The fifth set alone, which Isner finally won by that score no one will soon forget, 70-68, dragged on for 8 hours, 11 minutes, more than 1½ hours longer than any previous entire match on record.

“When you look at it on paper, it just looks funny, like some sort of joke,” Isner said. “It did shine a positive light on the sport. It kind of shows what tennis players are capable of — that we’re pretty good athletes.”

They played 980 points, 711 in the fifth set. Isner hit 112 aces, and Mahut 103, both easily surpassing the previous single-match mark of 78. After all of that wear-and-tear, Isner said his right shoulder was “kind of dead,” his neck stiff, and his little left toe stinging from the pain of a “gnarly” blister. His second-round loss went all of 74 minutes, the shortest men’s contest in the tournament so far, which seems to fit with the way the week went.

“From the first match out of the gate, with Roger being up against it, you know, to the Isner-Mahut trilogy, to the queen coming, to Rafa in five — if you guys are struggling for story lines, you need to get a different job, fast,” Roddick said.

And yet, for all of those unusual sights, there has not been one truly significant upset involving a title contender.

For the first time since 2001, the top six men in Wimbledon’s seedings are in the fourth round: No. 1 Federer, No. 2 Nadal (vs. 66th-ranked Paul-Henri Mathieu), No. 3 Djokovic (vs. 2002 Wimbledon champion Lleyton Hewitt), No. 4 Murray (vs. No. 18 Sam Querrey of Santa Monica, Calif.), No. 5 Roddick (vs. 82nd-ranked Yen-hsun Lu of Taiwan) and No. 6 Robin Soderling (vs. No. 9 David Ferrer).

All six were out on adjacent practice courts simultaneously Sunday, getting ready for what’s to come. Djokovic and Soderling even engaged in a just-for-fun-yet-high-intensity tiebreaker.

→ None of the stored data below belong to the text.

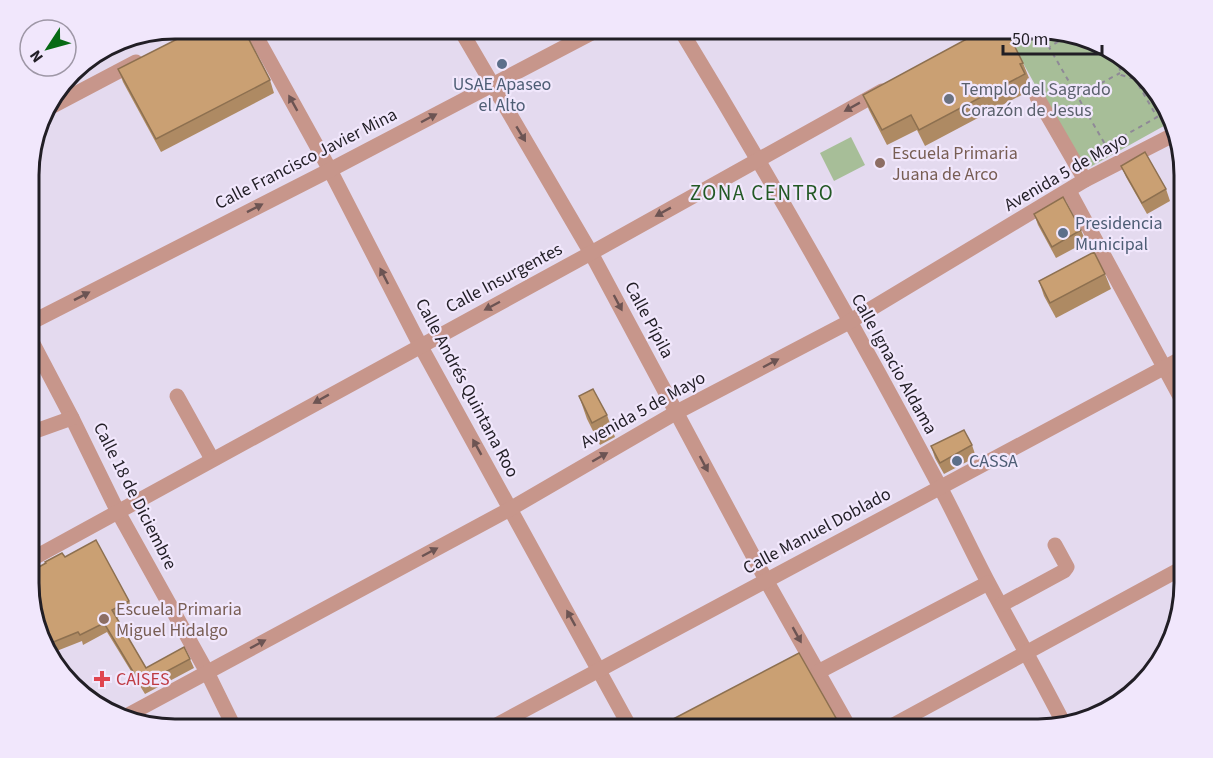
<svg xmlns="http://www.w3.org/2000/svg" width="1213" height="758" font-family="'Source Sans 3',sans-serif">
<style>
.green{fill:#a7be98}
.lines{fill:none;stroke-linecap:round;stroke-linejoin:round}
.path{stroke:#8f8997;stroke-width:2;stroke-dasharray:4.5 4.5;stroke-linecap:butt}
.minor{stroke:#c7968b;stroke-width:15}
.wall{fill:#ae8a63}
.building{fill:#caa073;stroke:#8d7050;stroke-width:1.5}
.oneway{fill:#6c5453}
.service-dot{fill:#5c6f8a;stroke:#f1e7fc;stroke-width:2}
.worship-dot{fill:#6b7280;stroke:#f1e7fc;stroke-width:2}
.education-dot{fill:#8d6e63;stroke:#f1e7fc;stroke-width:2}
.health-dot{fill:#e0444e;stroke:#f1e7fc;stroke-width:2}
.labels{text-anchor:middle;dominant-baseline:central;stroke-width:4.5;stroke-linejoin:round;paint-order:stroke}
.service-label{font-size:18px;fill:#4e5e75;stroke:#f1e7fc;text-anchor:start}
.worship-label{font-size:18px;fill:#5b616d;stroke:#f1e7fc;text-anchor:start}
.education-label{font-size:18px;fill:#785e54;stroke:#f1e7fc;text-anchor:start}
.street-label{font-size:18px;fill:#211e25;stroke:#f1e7fc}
.health-label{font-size:18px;fill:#be3a42;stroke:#f1e7fc;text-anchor:start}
.quarter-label{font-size:21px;letter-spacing:1.5px;fill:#235925;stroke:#f1e7fc}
.rim{fill:none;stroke:#211e25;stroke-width:3}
</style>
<rect width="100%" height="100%" fill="#e4daef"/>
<g class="green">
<polygon points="1047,31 1119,53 1165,101 1171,122 1083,171 1008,36 1032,40"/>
<polygon points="851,137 865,165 834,181 820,153"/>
</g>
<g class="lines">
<g class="path">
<polyline points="1066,37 1049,47 1106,146 1168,111"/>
<polyline points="1124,59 1119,65 1121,75 1131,78 1138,73"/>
<polyline points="1134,77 1157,117"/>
<polyline points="1077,96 1120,73"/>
</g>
<g class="minor">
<polyline points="252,29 330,170 420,345 631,729"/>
<polyline points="460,29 591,253 766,580 850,729"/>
<path d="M680 29C771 179 858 332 940 487 957 519 972 552 989 584 1014 631 1040 677 1064 724"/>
<polyline points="1037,97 1085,180"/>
<polyline points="43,111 136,62"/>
<polyline points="1069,191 1184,404"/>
<polyline points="30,323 330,170 599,29"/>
<polyline points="30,338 72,418 117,510 207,672 235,729"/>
<polyline points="177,396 212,459"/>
<polyline points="30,433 72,418"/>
<polyline points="30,560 591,253 882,91"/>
<polyline points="1001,605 1064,571 1067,567 1055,545"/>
<polyline points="818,672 988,583"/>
<polyline points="128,715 510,509 677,412 849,322 1085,180 1175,134"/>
<polyline points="489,729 1184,357"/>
<polyline points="886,729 1184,567"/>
</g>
</g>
<g class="wall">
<polygon points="1004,35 1023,63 1029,78 1027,79 1031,90 925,146 917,130 887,145 869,110 863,95"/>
<polygon points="1124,59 1134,69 1134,71 1129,74 1124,72 1122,62"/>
<polygon points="118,69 270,80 274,93 161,152 123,82"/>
<polygon points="1121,166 1166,189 1170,201 1147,214 1126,177"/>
<polygon points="1034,214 1081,230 1086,242 1056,258 1038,225"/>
<polygon points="1105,274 1111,289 1056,318 1044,296 1039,281"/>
<polygon points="579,396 607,415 615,437 600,445 587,419"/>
<polygon points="972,445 976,457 944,474 935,458 931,446"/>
<polygon points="65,557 129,601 133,610 117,618 146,668 190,659 194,668 145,694 107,632 83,645 82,641 49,654 30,602"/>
<polygon points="844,724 846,729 657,729"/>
</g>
<g class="building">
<polygon points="199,28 243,28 270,80 156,139 118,69"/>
<polygon points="987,28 1001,28 1004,35 1008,33 1023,63 1020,64 1025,74 919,130 911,115 882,130 863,95"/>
<polygon points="1124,59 1132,67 1128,70 1123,68 1122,62"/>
<polygon points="1145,152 1166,189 1142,203 1121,166"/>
<polygon points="1063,197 1081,230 1052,247 1034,214"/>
<polygon points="1094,252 1105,274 1050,303 1039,281"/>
<polygon points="593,389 607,415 592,423 579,396"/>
<polygon points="964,430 972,445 940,463 931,446"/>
<polygon points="96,540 129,601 112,610 146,668 184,647 190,659 141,685 104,623 80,635 78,632 46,645 30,602 30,572 46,563 45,562 62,553 65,557"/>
<polygon points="799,653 836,718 844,724 834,729 657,729 656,728"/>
</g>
<defs><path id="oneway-solid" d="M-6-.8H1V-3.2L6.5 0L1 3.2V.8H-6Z" transform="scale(1.5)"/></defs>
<g class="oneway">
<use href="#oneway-solid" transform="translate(293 103) rotate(-119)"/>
<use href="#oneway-solid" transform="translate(852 107) rotate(151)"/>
<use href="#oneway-solid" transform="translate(429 118) rotate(-28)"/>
<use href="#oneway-solid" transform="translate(521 134) rotate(59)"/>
<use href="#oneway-solid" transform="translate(255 208) rotate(-27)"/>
<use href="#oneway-solid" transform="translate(663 212) rotate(151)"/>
<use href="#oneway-solid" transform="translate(384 276) rotate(-117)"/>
<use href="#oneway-solid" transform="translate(82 296) rotate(-27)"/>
<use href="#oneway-solid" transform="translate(618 303) rotate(62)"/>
<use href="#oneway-solid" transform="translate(492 306) rotate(152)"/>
<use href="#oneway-solid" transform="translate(771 363) rotate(-28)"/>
<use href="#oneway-solid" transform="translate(321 399) rotate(151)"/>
<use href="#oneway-solid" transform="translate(477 447) rotate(-119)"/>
<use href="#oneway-solid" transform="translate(600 457) rotate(-30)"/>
<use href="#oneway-solid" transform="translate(704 464) rotate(62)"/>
<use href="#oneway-solid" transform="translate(430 552) rotate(-28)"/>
<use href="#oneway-solid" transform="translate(571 618) rotate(-119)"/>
<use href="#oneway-solid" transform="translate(797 635) rotate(61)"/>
<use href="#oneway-solid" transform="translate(258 644) rotate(-28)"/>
</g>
<g class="service-dot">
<circle cx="502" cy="64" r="6"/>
<circle cx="1063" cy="233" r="6"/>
<circle cx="957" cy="461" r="6"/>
</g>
<circle class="worship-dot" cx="949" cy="99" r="6"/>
<g class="education-dot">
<circle cx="880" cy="163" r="6"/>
<circle cx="104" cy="619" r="6"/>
</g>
<path class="health-dot" d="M99 670h6v6h6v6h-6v6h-6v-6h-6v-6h6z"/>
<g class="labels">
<g class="service-label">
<text x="502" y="84" text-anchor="middle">USAE Apaseo<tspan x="502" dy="21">el Alto</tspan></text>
<text x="1075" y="223">Presidencia<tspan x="1075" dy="21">Municipal</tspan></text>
<text x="969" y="461">CASSA</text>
</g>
<g class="worship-label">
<text x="961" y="89">Templo del Sagrado<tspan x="961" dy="21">Corazón de Jesus</tspan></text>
</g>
<g class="education-label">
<text x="892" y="153">Escuela Primaria<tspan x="892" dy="21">Juana de Arco</tspan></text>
<text x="116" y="609">Escuela Primaria<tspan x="116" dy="21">Miguel Hidalgo</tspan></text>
</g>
<g class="street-label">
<text transform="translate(306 159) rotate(-27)">Calle Francisco Javier Mina</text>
<text transform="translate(1066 172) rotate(-30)">Avenida 5 de Mayo</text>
<text transform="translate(504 278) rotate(-28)">Calle Insurgentes</text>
<text transform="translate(649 320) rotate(62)">Calle Pípila</text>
<text transform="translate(894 364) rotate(61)">Calle Ignacio Aldama</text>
<text transform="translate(467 388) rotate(62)">Calle Andrés Quintana Roo</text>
<text transform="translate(643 410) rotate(-29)">Avenida 5 de Mayo</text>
<text transform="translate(135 496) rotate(63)">Calle 18 de Diciembre</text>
<text transform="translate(817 531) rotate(-28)">Calle Manuel Doblado</text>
</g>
<g class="health-label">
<text x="116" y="679">CAISES</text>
</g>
<g class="quarter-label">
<text x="762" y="193">ZONA CENTRO</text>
</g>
</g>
<path d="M0 0H1213V758H0ZM175 39H1038A136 136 0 0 1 1174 175V583A136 136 0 0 1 1038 719H175A136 136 0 0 1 39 583V175A136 136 0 0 1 175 39Z" fill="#f1e7fc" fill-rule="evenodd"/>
<path class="rim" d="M175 39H1038A136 136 0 0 1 1174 175V583A136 136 0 0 1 1038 719H175A136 136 0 0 1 39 583V175A136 136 0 0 1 175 39Z"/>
<g transform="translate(48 48) rotate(234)"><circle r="28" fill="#f1e7fc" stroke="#9e97a6" stroke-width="1.5"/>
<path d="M0-4.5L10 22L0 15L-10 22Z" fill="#076a15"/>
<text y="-9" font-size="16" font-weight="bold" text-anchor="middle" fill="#211e25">N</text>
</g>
<path d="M1003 45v9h99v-9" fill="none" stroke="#211e25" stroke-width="3"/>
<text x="1012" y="45" font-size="18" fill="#211e25" stroke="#f1e7fc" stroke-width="4.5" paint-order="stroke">50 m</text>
</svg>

The top four women play Monday, as well: No. 1 Serena Williams, No. 2 Venus Williams (vs. 92nd-ranked Jarmila Groth of Australia), No. 3 Caroline Wozniacki (vs. 62nd-ranked Petra Kvitova of the Czech Republic) and No. 4 Jelena Jankovic (vs. No. 21 Vera Zvonareva).

“No major upsets yet, but tough matches for everyone,” Federer said. “It’s good for the tournament (that) the top guys are still going. Interesting, with obviously a week ahead of us now.”

Yes, depending on who makes it past Monday, the second week of Wimbledon promises to provide some terrific tennis. Perhaps even some history, too.

Not of the 70-68 variety, mind you, but history nonetheless.